Collected data

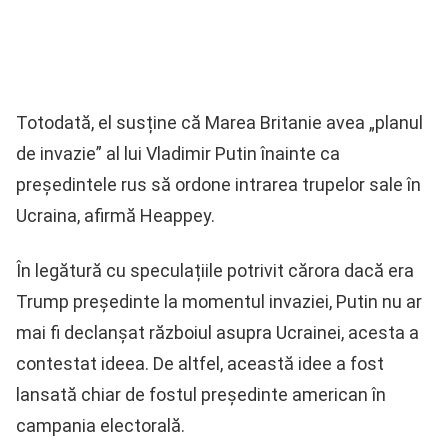
Totodată, el susține că Marea Britanie avea „planul
de invazie” al lui Vladimir Putin înainte ca
președintele rus să ordone intrarea trupelor sale în
Ucraina, afirmă Heappey.
În legătură cu speculațiile potrivit cărora dacă era
Trump președinte la momentul invaziei, Putin nu ar
mai fi declanșat războiul asupra Ucrainei, acesta a
contestat ideea. De altfel, această idee a fost
lansată chiar de fostul președinte american în
campania electorală.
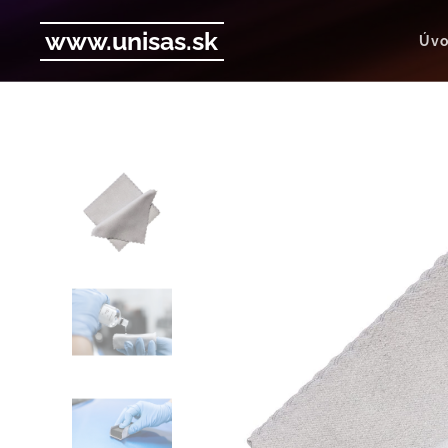
www.unisas.sk
Úv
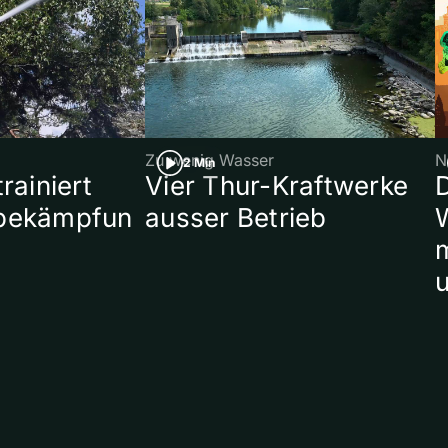
Zu wenig Wasser
N
2 Min
rainiert
Vier Thur-Kraftwerke
bekämpfun
ausser Betrieb
W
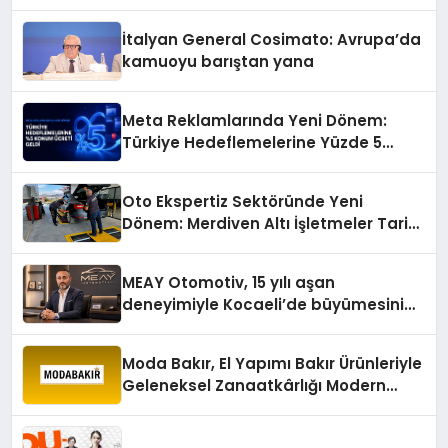
İtalyan General Cosimato: Avrupa’da
kamuoyu barıştan yana
Meta Reklamlarında Yeni Dönem:
Türkiye Hedeflemelerine Yüzde 5
Konum Ücreti Geldi
Oto Ekspertiz Sektöründe Yeni
Dönem: Merdiven Altı İşletmeler Tarih
Oluyor
MEAY Otomotiv, 15 yılı aşan
deneyimiyle Kocaeli’de büyümesini
sürdürüyor
Moda Bakır, El Yapımı Bakır Ürünleriyle
Geleneksel Zanaatkârlığı Modern
Yaşam Alanlarına Taşıyor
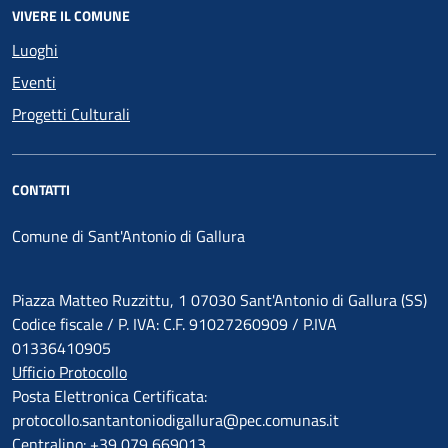
VIVERE IL COMUNE
Luoghi
Eventi
Progetti Culturali
CONTATTI
Comune di Sant'Antonio di Gallura
Piazza Matteo Ruzzittu, 1 07030 Sant'Antonio di Gallura (SS)
Codice fiscale / P. IVA: C.F. 91027260909 / P.IVA
01336410905
Ufficio Protocollo
Posta Elettronica Certificata:
protocollo.santantoniodigallura@pec.comunas.it
Centralino: +39 079 669013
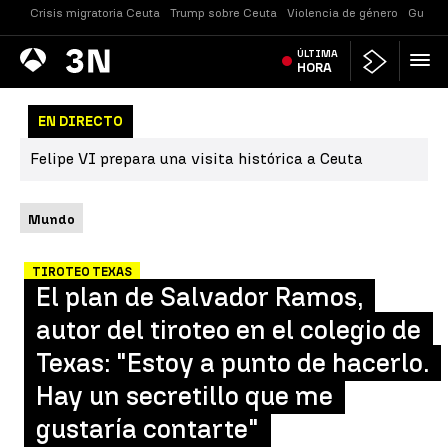
Crisis migratoria Ceuta
Trump sobre Ceuta
Violencia de género
Guerra
Antena
ÚLTIMA
Noticias
3
HORA
EN DIRECTO
Felipe VI prepara una visita histórica a Ceuta
Mundo
TIROTEO TEXAS
El plan de Salvador Ramos,
autor del tiroteo en el colegio de
Texas: "Estoy a punto de hacerlo.
Hay un secretillo que me
gustaría contarte"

**WORK TO BE COMPLETED**
Rewrite the text of every item above, putting "Melilla" wherever "Ceuta" appears and leaving everything else unchanged. Leave the pictures out of your answer.

**PROBLEM SOLUTION**
Totodată, el susține că Marea Britanie avea „planul
de invazie” al lui Vladimir Putin înainte ca
președintele rus să ordone intrarea trupelor sale în
Ucraina, afirmă Heappey.
În legătură cu speculațiile potrivit cărora dacă era
Trump președinte la momentul invaziei, Putin nu ar
mai fi declanșat războiul asupra Ucrainei, acesta a
contestat ideea. De altfel, această idee a fost
lansată chiar de fostul președinte american în
campania electorală.
www.unisas.sk
Úv
Zu wenig Wasser
N
2 Min
rainiert
Vier Thur-Kraftwerke
bekämpfun
ausser Betrieb
W
İtalyan General Cosimato: Avrupa’da
kamuoyu barıştan yana
Meta Reklamlarında Yeni Dönem:
Türkiye Hedeflemelerine Yüzde 5
Konum Ücreti Geldi
Oto Ekspertiz Sektöründe Yeni
Dönem: Merdiven Altı İşletmeler Tarih
Oluyor
MEAY Otomotiv, 15 yılı aşan
deneyimiyle Kocaeli’de büyümesini
sürdürüyor
Moda Bakır, El Yapımı Bakır Ürünleriyle
Geleneksel Zanaatkârlığı Modern
Yaşam Alanlarına Taşıyor
VIVERE IL COMUNE
Luoghi
Eventi
Progetti Culturali
CONTATTI
Comune di Sant'Antonio di Gallura
Piazza Matteo Ruzzittu, 1 07030 Sant'Antonio di Gallura (SS)
Codice fiscale / P. IVA: C.F. 91027260909 / P.IVA
01336410905
Ufficio Protocollo
Posta Elettronica Certificata:
protocollo.santantoniodigallura@pec.comunas.it
Centralino: +39 079 669013
Crisis migratoria Melilla
Trump sobre Melilla
Violencia de género
Guerra
Antena
ÚLTIMA
Noticias
3
HORA
EN DIRECTO
Felipe VI prepara una visita histórica a Melilla
Mundo
TIROTEO TEXAS
El plan de Salvador Ramos,
autor del tiroteo en el colegio de
Texas: "Estoy a punto de hacerlo.
Hay un secretillo que me
gustaría contarte"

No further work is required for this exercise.